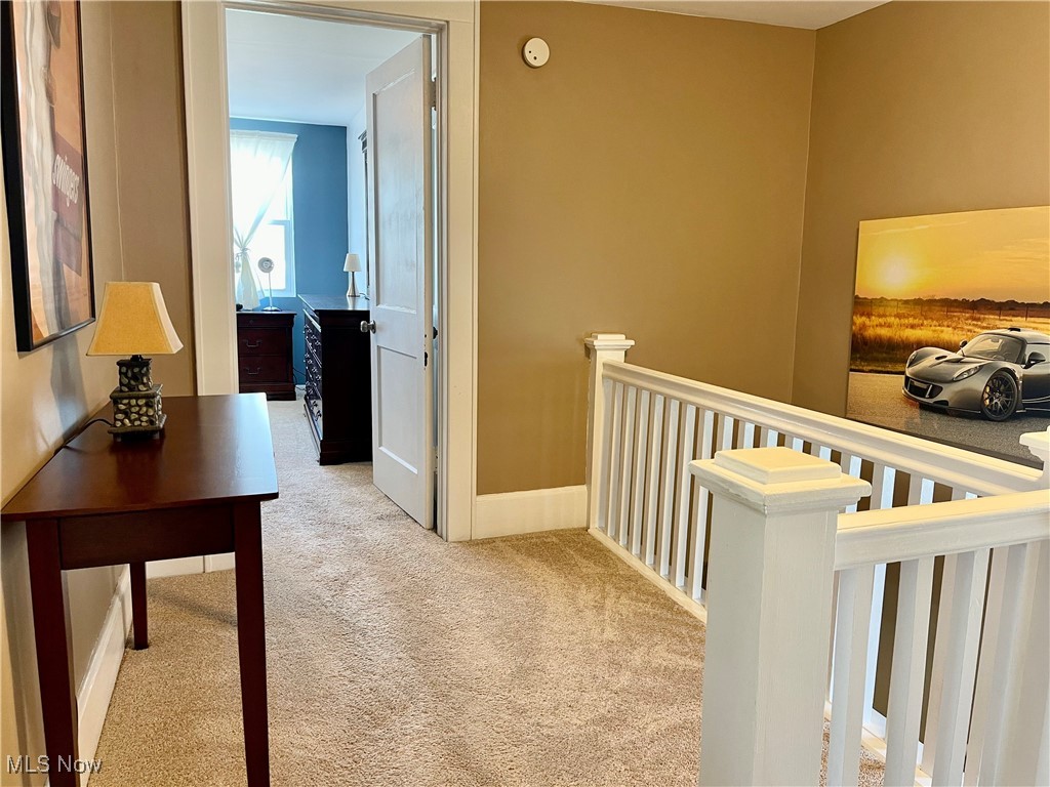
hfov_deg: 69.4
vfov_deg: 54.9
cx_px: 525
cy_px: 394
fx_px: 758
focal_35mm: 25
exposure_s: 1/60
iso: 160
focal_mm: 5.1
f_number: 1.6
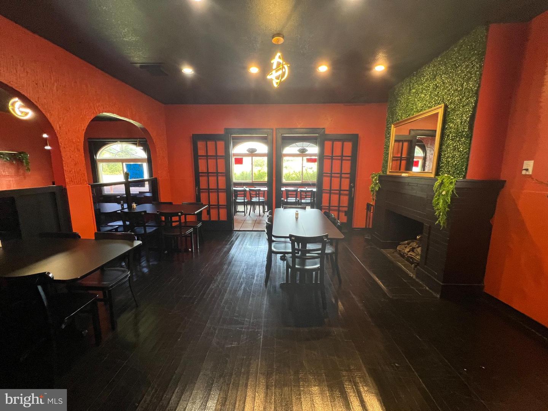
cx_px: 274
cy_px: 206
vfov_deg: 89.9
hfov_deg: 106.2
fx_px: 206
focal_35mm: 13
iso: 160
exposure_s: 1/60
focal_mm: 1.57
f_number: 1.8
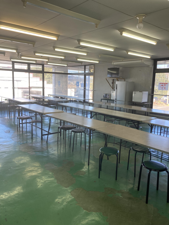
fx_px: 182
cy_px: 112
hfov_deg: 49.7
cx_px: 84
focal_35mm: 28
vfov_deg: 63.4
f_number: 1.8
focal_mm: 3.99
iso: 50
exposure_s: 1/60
--
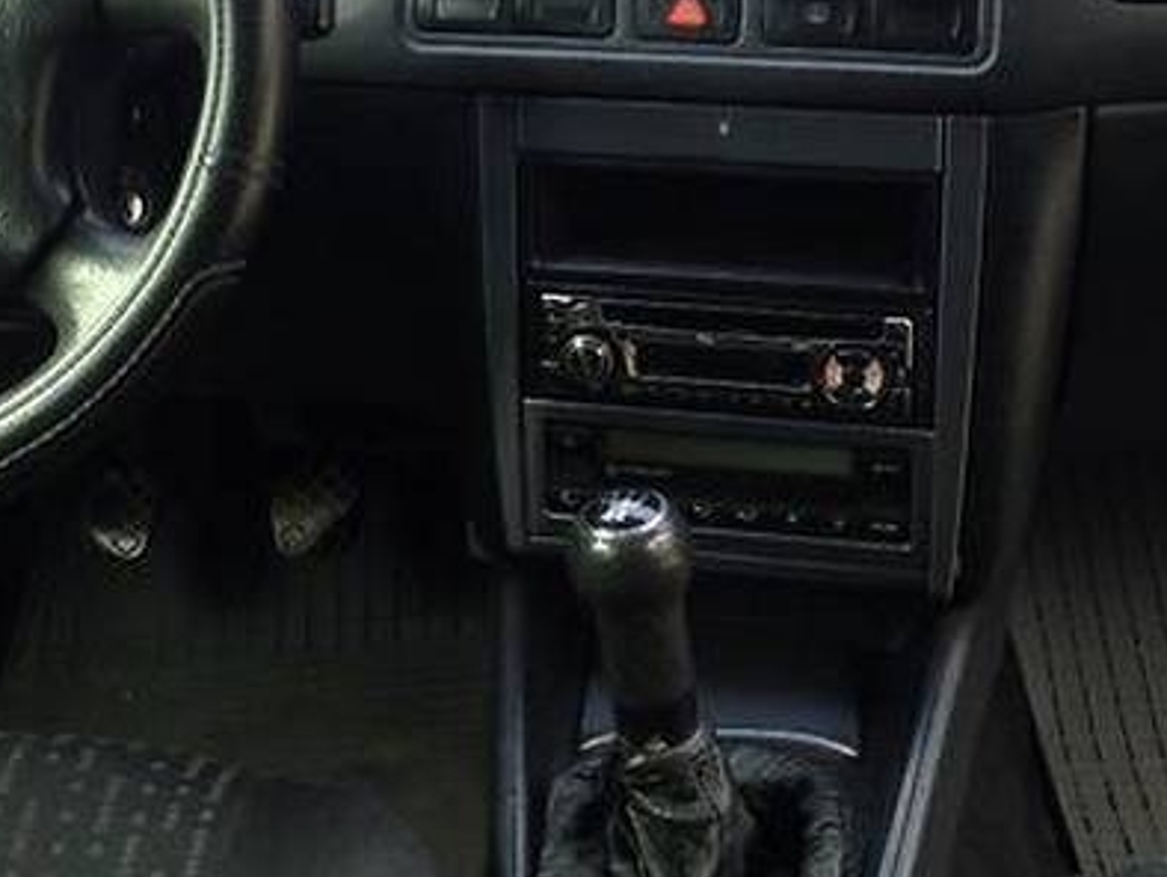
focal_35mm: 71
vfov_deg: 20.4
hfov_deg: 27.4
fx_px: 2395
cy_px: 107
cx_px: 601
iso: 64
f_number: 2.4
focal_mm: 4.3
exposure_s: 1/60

## The problem
From the records above, transcribe only the stretch from the line with "hfov_deg: 69.4" through the line with "focal_mm: 1.57", keeping both ends. Omit pictures.

## Written answer
hfov_deg: 69.4
vfov_deg: 54.9
cx_px: 525
cy_px: 394
fx_px: 758
focal_35mm: 25
exposure_s: 1/60
iso: 160
focal_mm: 5.1
f_number: 1.6
cx_px: 274
cy_px: 206
vfov_deg: 89.9
hfov_deg: 106.2
fx_px: 206
focal_35mm: 13
iso: 160
exposure_s: 1/60
focal_mm: 1.57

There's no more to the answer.